Torras, Louisiana (Pointe Coupee Parish)
This town was founded in 1902 with the expectation of being an important shipping and railroad city because of its prime location. However, some may say this ghost town was cursed, considering the series of events that lead to its abandonment.
Ten years after it was founded the town levee gave way in the great Mississippi River flood. In 1927, Torras again suffered a levee break in the Great Flood of that year. The town was all but destroyed, but managed a moderate rebuild with its last dying breaths.
But it wasn’t water that killed off the town of Torras. The community was crushed when the railroad relocated some years later. Not a single building marks the location of the town that ceased to exist.
La Balize, Louisiana (Plaquemines Parish)
La Balize was first inhabited in 1699. Sadly, this oldest Louisiana French settlement met with disasters from which it never recovered. The town goes down in history for its economic importance to the area. Several hurricanes hit La Balize, then in 1740 it was washed away.
The town was rebuilt and renamed, but the death blow was a hurricane in 1860, when all residents fled the town.
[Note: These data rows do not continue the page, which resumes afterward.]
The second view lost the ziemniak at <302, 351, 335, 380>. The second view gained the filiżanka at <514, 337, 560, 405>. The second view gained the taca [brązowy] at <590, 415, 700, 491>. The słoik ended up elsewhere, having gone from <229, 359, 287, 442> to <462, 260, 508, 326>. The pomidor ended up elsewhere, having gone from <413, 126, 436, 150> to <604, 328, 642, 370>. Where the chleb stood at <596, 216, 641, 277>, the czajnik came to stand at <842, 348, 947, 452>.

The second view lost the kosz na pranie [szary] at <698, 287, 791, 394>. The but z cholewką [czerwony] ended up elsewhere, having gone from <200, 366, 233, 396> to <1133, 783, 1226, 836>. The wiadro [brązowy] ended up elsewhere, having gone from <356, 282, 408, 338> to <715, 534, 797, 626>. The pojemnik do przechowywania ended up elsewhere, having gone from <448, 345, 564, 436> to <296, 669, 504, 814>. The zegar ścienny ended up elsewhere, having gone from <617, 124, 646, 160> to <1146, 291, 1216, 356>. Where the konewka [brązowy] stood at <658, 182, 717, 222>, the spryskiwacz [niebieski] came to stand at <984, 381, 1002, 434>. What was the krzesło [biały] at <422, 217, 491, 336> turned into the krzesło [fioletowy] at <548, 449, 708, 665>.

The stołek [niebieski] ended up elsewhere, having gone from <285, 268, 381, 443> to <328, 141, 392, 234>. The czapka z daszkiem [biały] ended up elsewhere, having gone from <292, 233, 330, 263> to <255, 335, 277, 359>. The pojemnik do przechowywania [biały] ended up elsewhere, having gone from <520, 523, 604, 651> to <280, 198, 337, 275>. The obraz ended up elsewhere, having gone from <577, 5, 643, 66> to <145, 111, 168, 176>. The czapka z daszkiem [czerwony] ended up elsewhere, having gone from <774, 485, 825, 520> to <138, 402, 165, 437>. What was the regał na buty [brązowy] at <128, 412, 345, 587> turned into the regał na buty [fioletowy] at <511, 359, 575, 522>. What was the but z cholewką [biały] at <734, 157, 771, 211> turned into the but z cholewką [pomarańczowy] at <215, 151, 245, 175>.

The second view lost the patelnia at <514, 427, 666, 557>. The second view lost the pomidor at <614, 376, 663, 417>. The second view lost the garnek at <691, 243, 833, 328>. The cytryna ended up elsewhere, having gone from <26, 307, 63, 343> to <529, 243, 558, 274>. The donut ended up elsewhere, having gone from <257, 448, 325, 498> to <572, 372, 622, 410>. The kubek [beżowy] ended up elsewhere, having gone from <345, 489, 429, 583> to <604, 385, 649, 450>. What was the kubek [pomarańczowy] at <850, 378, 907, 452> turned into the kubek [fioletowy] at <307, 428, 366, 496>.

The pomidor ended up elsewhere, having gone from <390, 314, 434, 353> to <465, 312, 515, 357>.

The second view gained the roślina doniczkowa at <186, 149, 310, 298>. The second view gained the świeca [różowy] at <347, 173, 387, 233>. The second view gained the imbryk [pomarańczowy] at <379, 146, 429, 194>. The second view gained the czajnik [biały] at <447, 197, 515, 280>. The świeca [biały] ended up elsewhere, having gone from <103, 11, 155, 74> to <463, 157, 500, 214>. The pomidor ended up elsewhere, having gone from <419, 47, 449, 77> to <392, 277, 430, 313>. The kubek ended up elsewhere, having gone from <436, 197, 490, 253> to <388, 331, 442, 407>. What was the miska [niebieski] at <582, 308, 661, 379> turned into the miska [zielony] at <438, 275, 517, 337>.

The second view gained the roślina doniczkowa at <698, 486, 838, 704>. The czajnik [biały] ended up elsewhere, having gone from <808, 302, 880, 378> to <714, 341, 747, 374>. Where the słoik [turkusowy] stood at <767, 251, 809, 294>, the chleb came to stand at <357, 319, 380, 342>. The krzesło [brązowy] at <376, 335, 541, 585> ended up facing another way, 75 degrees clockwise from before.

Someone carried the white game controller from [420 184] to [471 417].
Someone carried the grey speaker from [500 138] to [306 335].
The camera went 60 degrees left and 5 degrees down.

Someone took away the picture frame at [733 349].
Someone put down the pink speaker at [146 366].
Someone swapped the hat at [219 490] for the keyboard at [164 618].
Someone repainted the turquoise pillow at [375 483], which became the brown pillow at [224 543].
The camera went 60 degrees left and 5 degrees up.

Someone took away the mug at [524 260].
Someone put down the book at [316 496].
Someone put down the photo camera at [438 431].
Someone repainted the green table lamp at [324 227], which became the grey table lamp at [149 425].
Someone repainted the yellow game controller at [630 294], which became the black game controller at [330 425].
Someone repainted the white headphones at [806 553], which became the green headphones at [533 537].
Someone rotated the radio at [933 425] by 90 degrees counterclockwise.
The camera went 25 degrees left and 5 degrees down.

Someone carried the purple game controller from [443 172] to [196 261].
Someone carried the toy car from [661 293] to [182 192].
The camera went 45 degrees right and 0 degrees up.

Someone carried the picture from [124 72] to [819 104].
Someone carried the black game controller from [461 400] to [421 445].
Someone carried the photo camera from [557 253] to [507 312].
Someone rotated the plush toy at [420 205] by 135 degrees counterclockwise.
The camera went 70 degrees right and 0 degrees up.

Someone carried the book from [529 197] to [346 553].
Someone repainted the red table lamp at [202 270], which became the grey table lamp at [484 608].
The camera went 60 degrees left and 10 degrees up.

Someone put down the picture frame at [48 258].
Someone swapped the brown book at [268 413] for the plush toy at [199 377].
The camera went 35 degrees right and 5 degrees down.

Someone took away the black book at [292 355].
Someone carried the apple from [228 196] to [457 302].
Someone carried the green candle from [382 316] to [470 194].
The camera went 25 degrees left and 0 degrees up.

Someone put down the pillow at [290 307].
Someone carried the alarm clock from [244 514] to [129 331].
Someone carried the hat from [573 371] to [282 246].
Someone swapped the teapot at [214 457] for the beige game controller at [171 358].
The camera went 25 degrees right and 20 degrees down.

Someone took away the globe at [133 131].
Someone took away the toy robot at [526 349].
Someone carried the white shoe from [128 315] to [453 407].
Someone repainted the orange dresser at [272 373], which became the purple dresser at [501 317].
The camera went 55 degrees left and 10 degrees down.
All traces of this ghost town were subsequently erased by another hurricane in 1865.
East Krotz Springs, Louisiana (Pointe Coupee Parish)
At the turn of the 20th century, this (now) abandoned town was a lumbering operation hub. The eventual cause of death was slow drowning. The same levee broke two years in a row (1912 and 1913) and flooded the area. In the years 1973 and 2011, East Krotz Springs was entirely submerged because floodgates were opened to relieve high water levels on the Mississippi River.
Like many ghost towns, not a trace remains of its residents or structures.
Alberta, Louisiana (Bienville Parish)
Alberta saw success during the timber boom at the turn of the century. It was a lumber camp and sawmill town that grew by leaps and bounds with a sawmill, church, school, stores, and more.
Many of these businesses and residential housing were blown away in a 1952 tornado.
The town rebuilt the sawmill, which remained open until the 1990’s. Alberta’s other businesses failed over the years without the sawmill industry. The area is deserted, with only open thicket to show for its existence.
Morrisonville, Louisiana (Iberville Parish)
Morrisonville met its end, not from a natural catastrophe, but by man-made disaster. The town was founded by freed slaves that settled in the community in 1889. The town’s boundaries shifted in 1921 because of levee issues.
Then, in 1958, Dow Chemical Company began to produce vinyl chloride, which found its way to wells in the area by the 1980’s. Residents were forced to sell their homes to Dow; the business was aware the pollution could result in lawsuits. All that remains of the ghost town are the cemetery and a historic marker.
Also Read: Gold Panning and Prospecting in Mississippi
Abandoned Louisiana Ghost Towns
The swamps and bayous hide many secrets from the past. Some towns still have remnants of old structures to let you know where they once stood. Others have been erased with the hand of time and nothing remains.
Flooding, sinkholes, tornados, and big business were some culprits in the death of a litany of towns in Louisiana. With no people or buildings on these sites, all that’s left in their place are history’s memories – and maybe a ghost or two?